Your objective
Print the data exactly as written, line for line, and leave its pictures behind.
┄┄┄┄┄┄
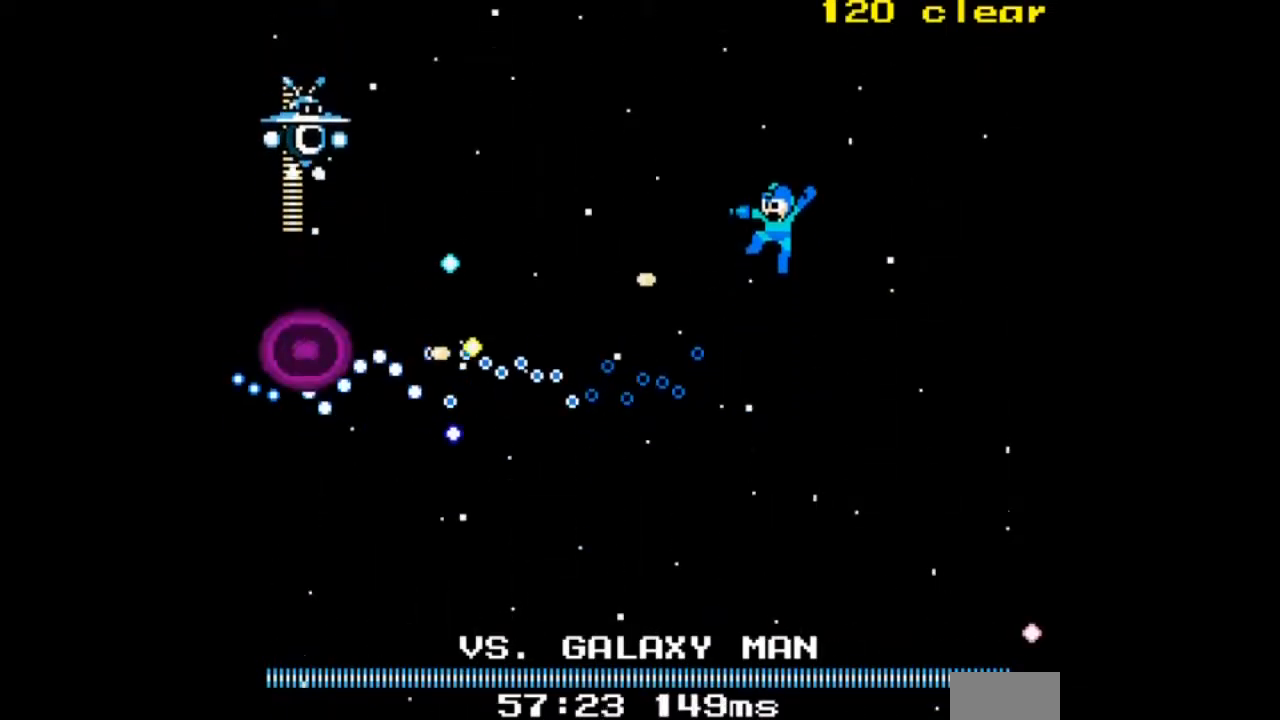
{"dt_ms": 501, "buttons": ["A", "DPAD_UP", "DPAD_RIGHT"], "events": [[267, "DPAD_RIGHT", "down"], [367, "A", "up"], [434, "A", "down"], [501, "DPAD_UP", "down"]]}
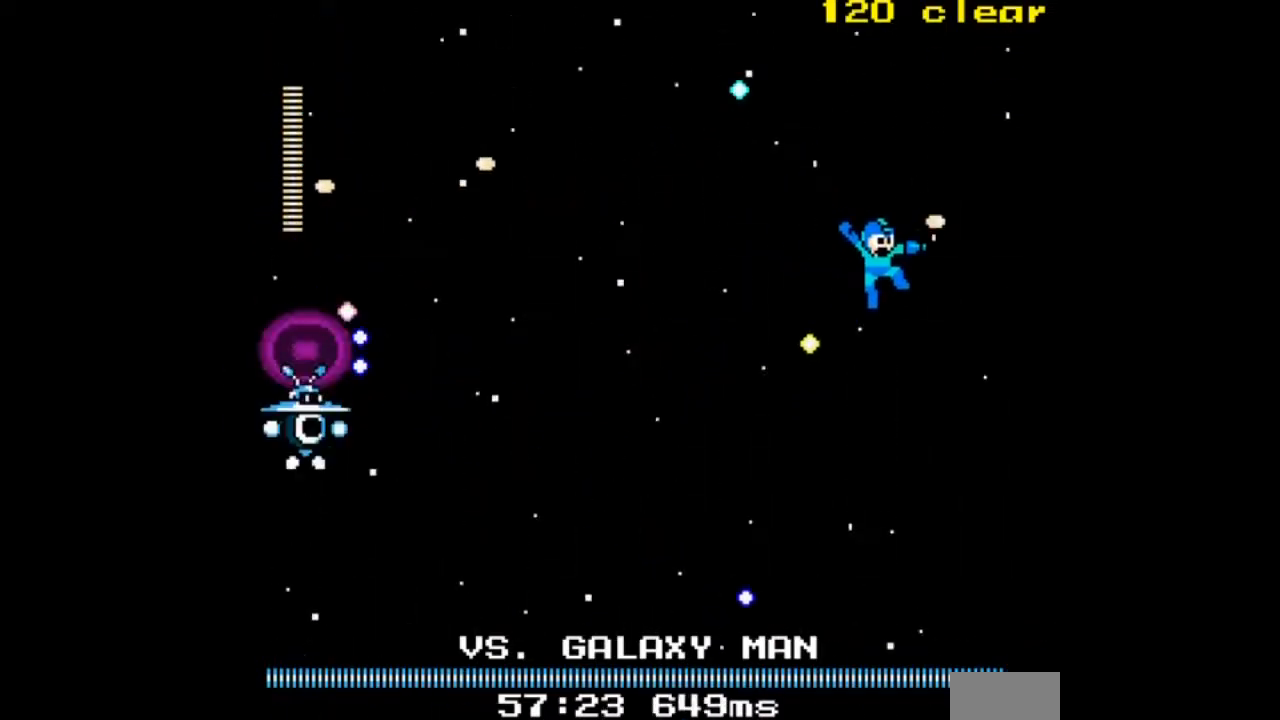
{"dt_ms": 500, "buttons": [], "events": [[100, "A", "up"], [133, "A", "down"], [133, "DPAD_RIGHT", "up"], [200, "DPAD_UP", "up"], [233, "DPAD_LEFT", "down"], [333, "A", "up"], [367, "A", "down"], [400, "DPAD_LEFT", "up"], [467, "A", "up"]]}
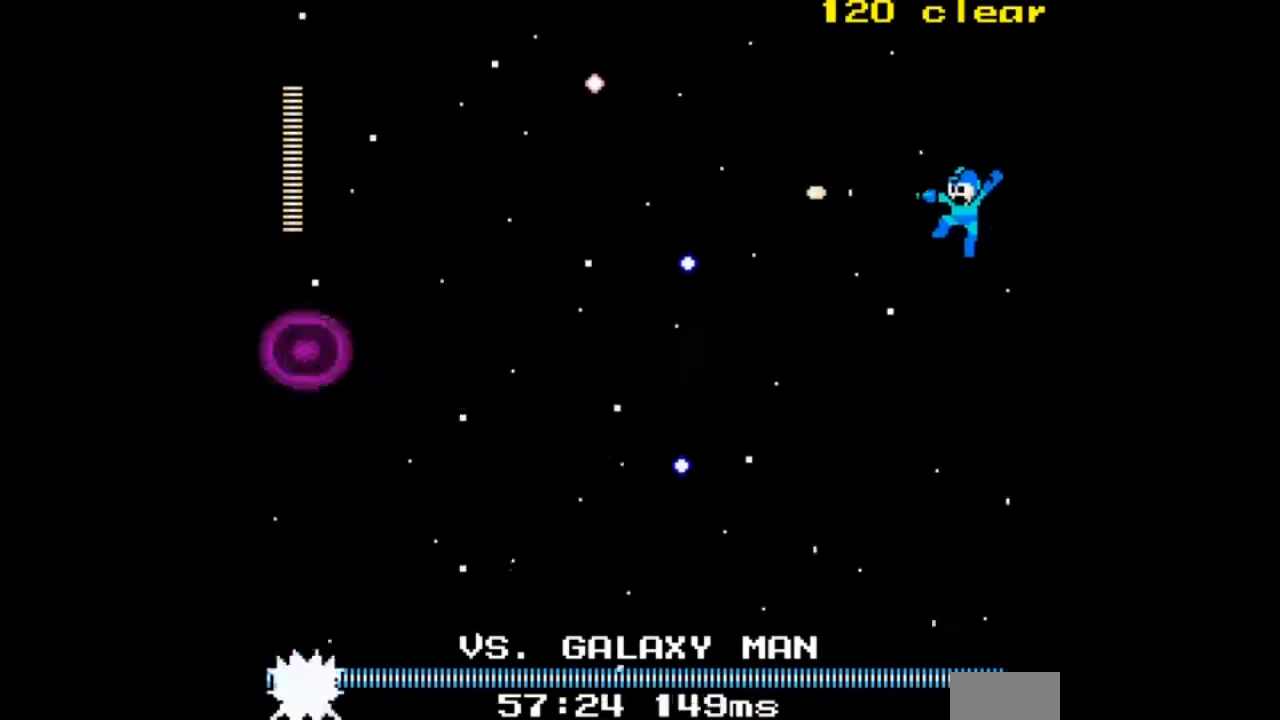
{"dt_ms": 501, "buttons": ["A", "DPAD_DOWN", "DPAD_LEFT"], "events": [[34, "A", "down"], [100, "DPAD_UP", "down"], [334, "A", "up"], [334, "DPAD_LEFT", "down"], [401, "A", "down"], [401, "DPAD_UP", "up"], [467, "DPAD_DOWN", "down"]]}
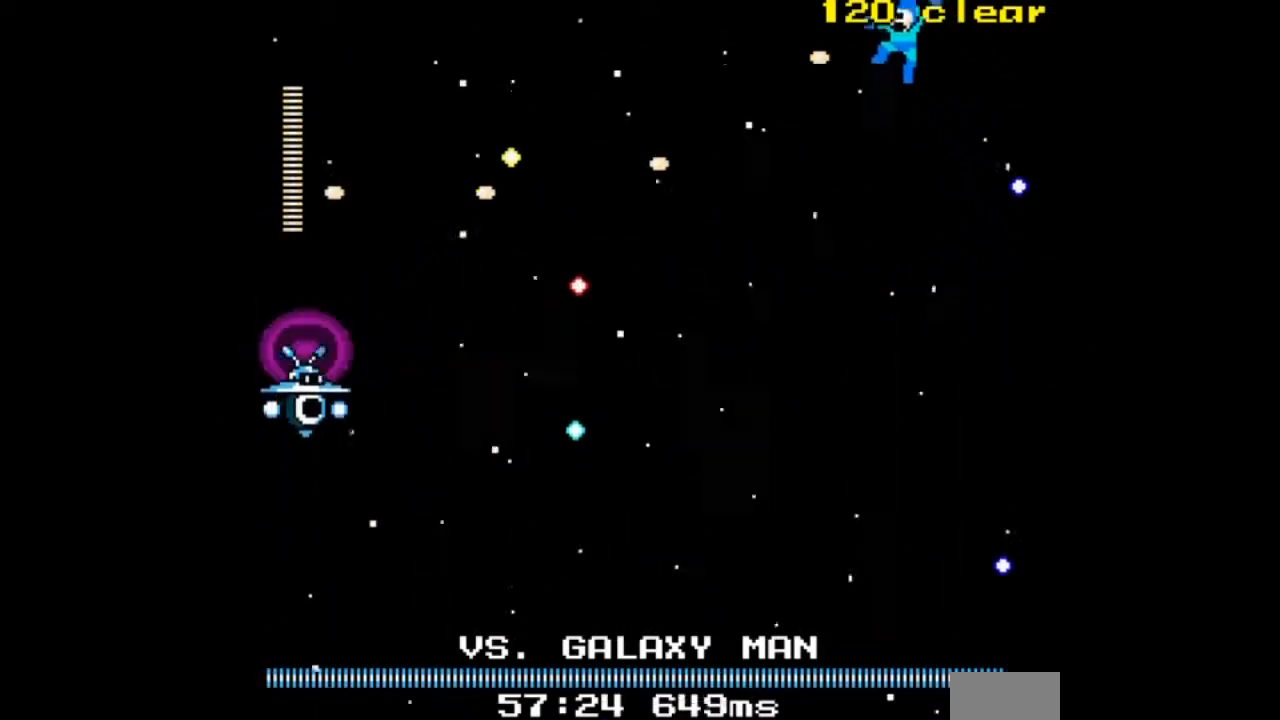
{"dt_ms": 967, "buttons": ["A", "DPAD_UP"]}
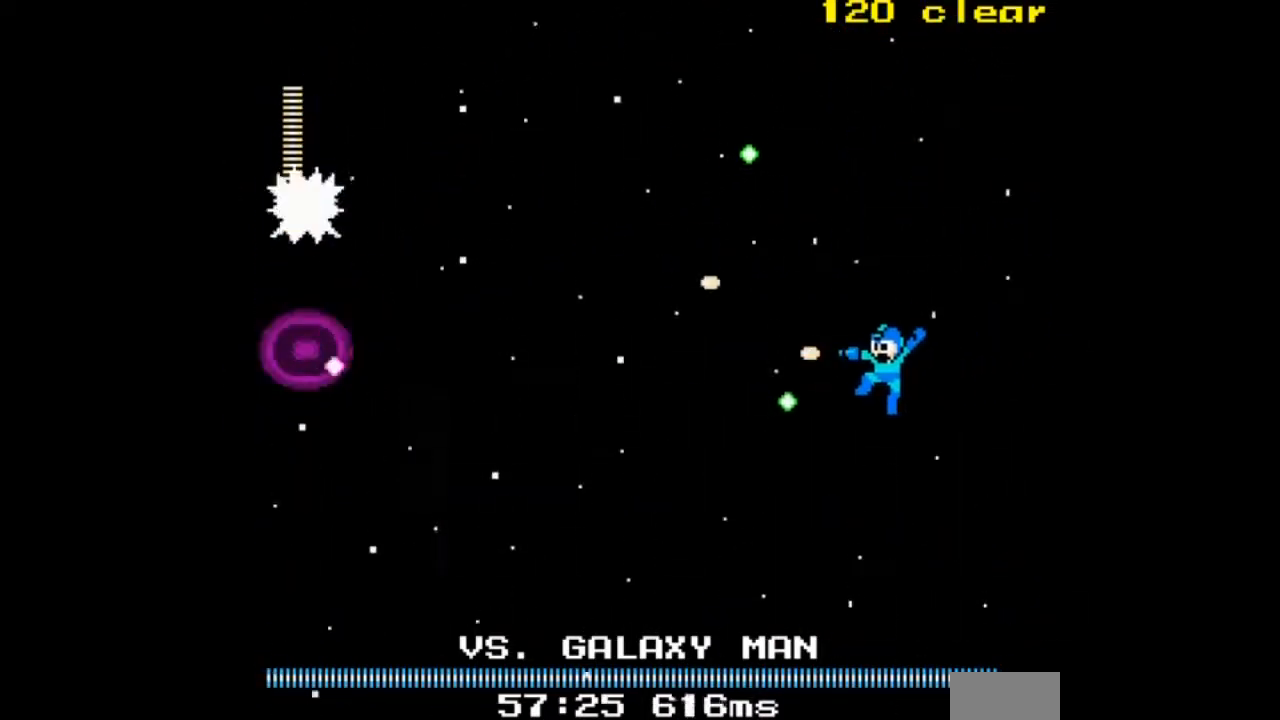
{"dt_ms": 501, "buttons": ["DPAD_RIGHT"], "events": [[34, "A", "up"], [67, "DPAD_LEFT", "down"], [67, "DPAD_UP", "up"], [100, "A", "down"], [201, "DPAD_LEFT", "up"], [234, "A", "up"], [301, "A", "down"], [301, "DPAD_RIGHT", "down"], [434, "A", "up"]]}
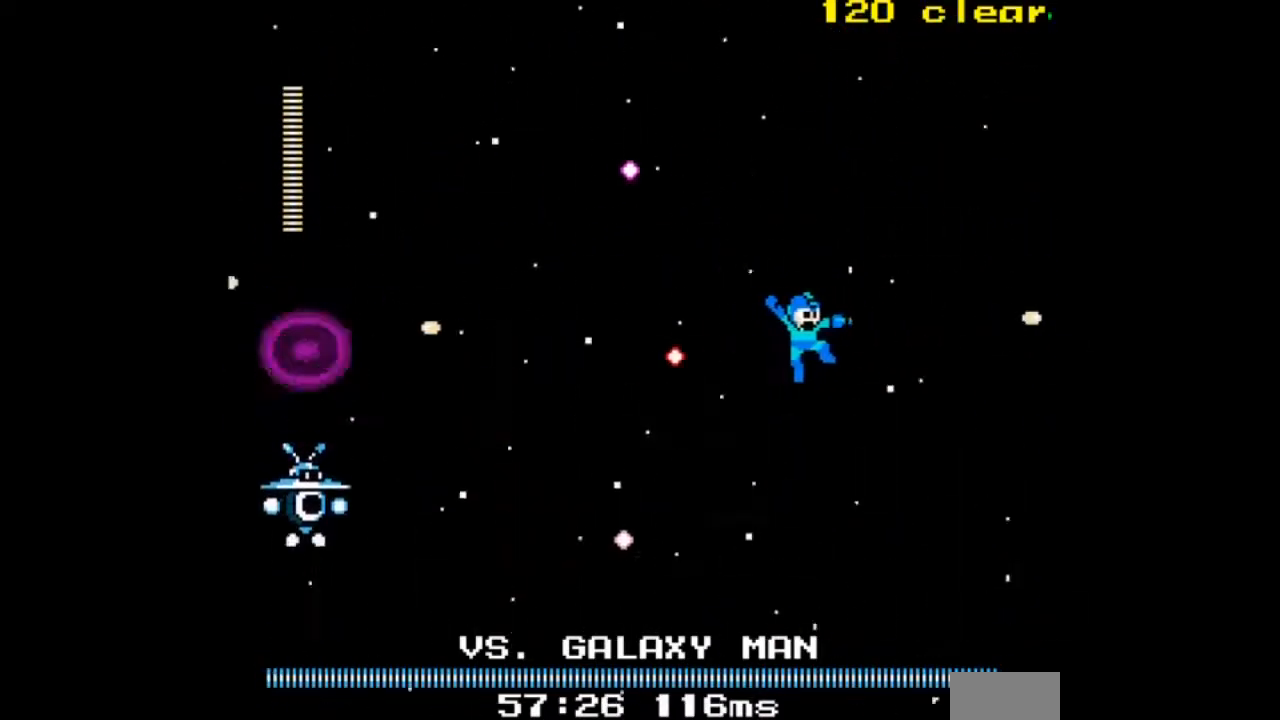
{"dt_ms": 500, "buttons": ["A", "DPAD_LEFT"], "events": [[33, "A", "down"], [133, "A", "up"], [200, "DPAD_UP", "down"], [233, "A", "down"], [367, "A", "up"], [367, "DPAD_RIGHT", "up"], [400, "DPAD_LEFT", "down"], [467, "A", "down"], [500, "DPAD_UP", "up"]]}
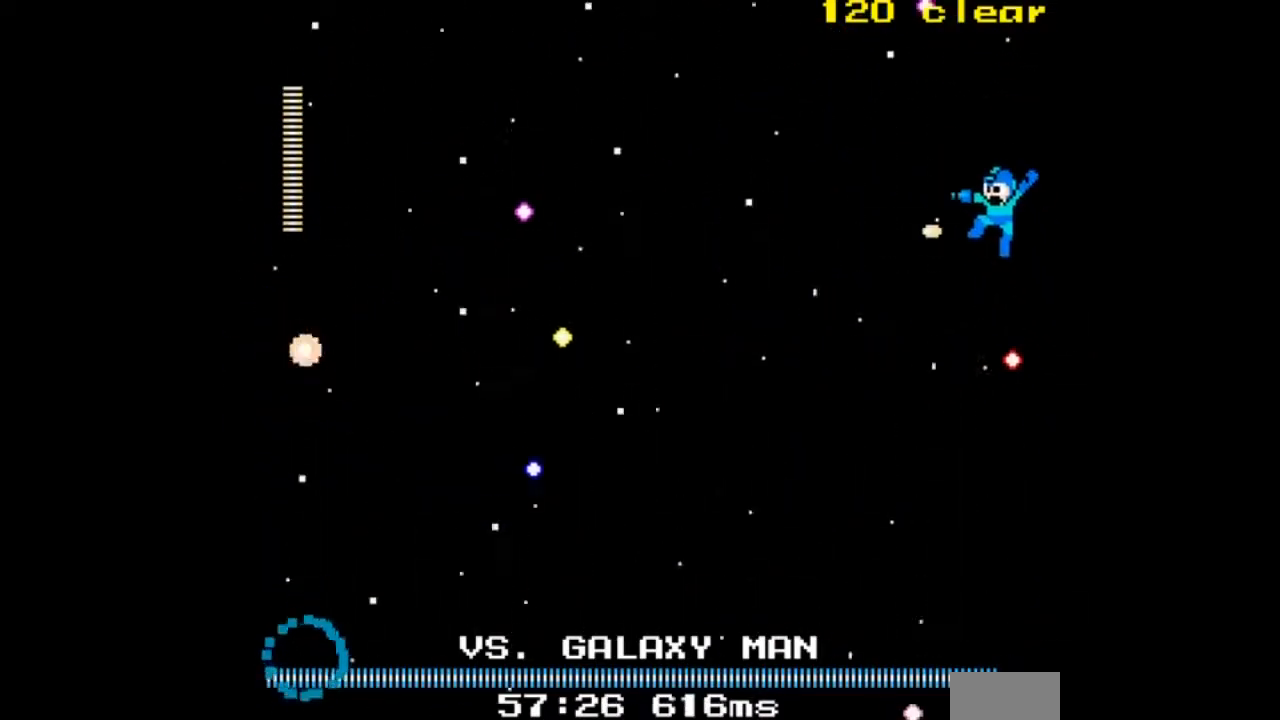
{"dt_ms": 501, "buttons": [], "events": [[67, "A", "up"], [167, "A", "down"], [167, "DPAD_LEFT", "up"], [301, "A", "up"], [367, "A", "down"], [367, "DPAD_UP", "down"], [467, "DPAD_UP", "up"], [501, "A", "up"]]}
┄┄┄┄┄┄
Response area
{"dt_ms": 501, "buttons": ["A", "DPAD_UP", "DPAD_RIGHT"], "events": [[267, "DPAD_RIGHT", "down"], [367, "A", "up"], [434, "A", "down"], [501, "DPAD_UP", "down"]]}
{"dt_ms": 500, "buttons": [], "events": [[100, "A", "up"], [133, "A", "down"], [133, "DPAD_RIGHT", "up"], [200, "DPAD_UP", "up"], [233, "DPAD_LEFT", "down"], [333, "A", "up"], [367, "A", "down"], [400, "DPAD_LEFT", "up"], [467, "A", "up"]]}
{"dt_ms": 501, "buttons": ["A", "DPAD_DOWN", "DPAD_LEFT"], "events": [[34, "A", "down"], [100, "DPAD_UP", "down"], [334, "A", "up"], [334, "DPAD_LEFT", "down"], [401, "A", "down"], [401, "DPAD_UP", "up"], [467, "DPAD_DOWN", "down"]]}
{"dt_ms": 967, "buttons": ["A", "DPAD_UP"]}
{"dt_ms": 501, "buttons": ["DPAD_RIGHT"], "events": [[34, "A", "up"], [67, "DPAD_LEFT", "down"], [67, "DPAD_UP", "up"], [100, "A", "down"], [201, "DPAD_LEFT", "up"], [234, "A", "up"], [301, "A", "down"], [301, "DPAD_RIGHT", "down"], [434, "A", "up"]]}
{"dt_ms": 500, "buttons": ["A", "DPAD_LEFT"], "events": [[33, "A", "down"], [133, "A", "up"], [200, "DPAD_UP", "down"], [233, "A", "down"], [367, "A", "up"], [367, "DPAD_RIGHT", "up"], [400, "DPAD_LEFT", "down"], [467, "A", "down"], [500, "DPAD_UP", "up"]]}
{"dt_ms": 501, "buttons": [], "events": [[67, "A", "up"], [167, "A", "down"], [167, "DPAD_LEFT", "up"], [301, "A", "up"], [367, "A", "down"], [367, "DPAD_UP", "down"], [467, "DPAD_UP", "up"], [501, "A", "up"]]}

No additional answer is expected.